1978. Paris. Quartiers friqués. Les 70’s marquent le pas, entraînant dans leur agonie les illusions d’un monde meilleur. Déjà, les 80’s s’annoncent, qui emporteront avec elles tout idée d’utopie, feront du matérialisme et de la superficialité les valeurs clés d’une décennie désespérante. Dans cet entre-deux temporel, certains inventent la fête et les excès comme unique but de l’existence, « avant que tout saute ». Philippe, le narrateur, a 19 ans. Il est déjà revenu de tout. Il fait partie des jeunes gens modernes. Son avenir s’inscrit au jour le jour, son emploi du temps se résume à la prochaine party, dans n’importe quel appart de bourge où il y aura assez d’alcool et de dope pour se défoncer, ou dans un club select tel le Gibus, le Palace ou le Rose Bonbon. Les filles sont belles, elles se font appeler Cassandre ou Deliciosa, elles prennent la pose et portent, comme lui, du cuir et du plastique rouge. L’argent est fait pour être dépensé, surtout quand il n’est pas à vous. Le fric est le sésame qui ouvre toutes les portes pourvu qu’on soit condescendant, chic et dandy. Décadent, flambeur et flamboyant, Philippe se déhanche au son des Stinky Toys, des B-52’s et d’Amanda Lear, chante dans le groupe New Wave Philippe et les Chics Types, baise sans lendemain et prétend écrire un roman. Son ennui est intersidéral, sa dépendances multiple, à la coke, à l’héro, au champagne. Oscar Wilde du 20ème, il médit avec panache, se fait ardemment casser la gueule. D’overdoses pathétiques en tentatives de sevrage répétées, il observe, cruel et lucide, le microcosme vain des nuits branchées parisiennes et sa propre vacuité : « Je me regardais vivre plus que je ne vivais, et j’employais mon sommeil à me regarder rêver. De moi, d’ailleurs. » Bourgeois bohème avant l’heure, parangon d’une génération dorée autant que vide, désenchantée comme dirait l’autre, désabusée pour le moins, Philippe est drôle, cynique, lucide à pleurer.

Pretty vacant. Le punk a glissé sur la capitale, le No Future s’est fait individualiste et snob.

L’époque est colorée et froide. Philippe cherche à inventer la modernité, en se brûlant les ailes en public.

La première édition Des chérubins électriques date de 1983. Son auteur, Guillaume Israel « Serp », 22 ans, y raconte, dans ce roman autobiographique, une jeunesse privilégiée en pleine déliquescence. Chanteur de Modern Guy, il a sorti un album deux ans plus tôt, Une nouvelle vie. Paroles en français, musique synthétique, romance métallique, le single « Electrique Sylvie », connut un bref succès.
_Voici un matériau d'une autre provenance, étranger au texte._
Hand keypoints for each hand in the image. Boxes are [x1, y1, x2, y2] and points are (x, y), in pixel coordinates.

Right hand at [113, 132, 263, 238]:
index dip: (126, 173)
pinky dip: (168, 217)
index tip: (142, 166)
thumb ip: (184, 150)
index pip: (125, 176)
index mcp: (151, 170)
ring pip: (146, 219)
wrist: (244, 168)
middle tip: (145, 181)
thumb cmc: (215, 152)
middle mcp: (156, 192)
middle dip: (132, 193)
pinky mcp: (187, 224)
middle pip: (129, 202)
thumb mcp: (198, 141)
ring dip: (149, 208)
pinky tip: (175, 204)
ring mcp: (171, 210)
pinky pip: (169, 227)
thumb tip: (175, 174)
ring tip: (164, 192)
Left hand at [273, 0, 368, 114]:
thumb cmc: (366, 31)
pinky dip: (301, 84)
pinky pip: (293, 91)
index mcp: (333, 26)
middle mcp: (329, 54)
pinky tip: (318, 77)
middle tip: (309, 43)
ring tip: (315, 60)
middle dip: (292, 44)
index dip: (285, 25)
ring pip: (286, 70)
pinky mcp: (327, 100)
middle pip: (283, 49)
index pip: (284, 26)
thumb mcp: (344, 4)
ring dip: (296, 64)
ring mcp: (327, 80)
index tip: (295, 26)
Philippe, son double littéraire pourrait certes agacer, s’il ne s’obstinait à s’autodétruire avec un acharnement méritoire, et si Serp n’y faisait preuve d’un talent exceptionnel d’écriture. Peinture naturaliste d’une période et d’un milieu, le roman a acquis son statut de roman culte. Le fait que Serp, nihiliste charismatique ait réussi à mourir d’une overdose d’alcool et de médicaments en 1987, à 27 ans, n’y est certainement pas pour rien.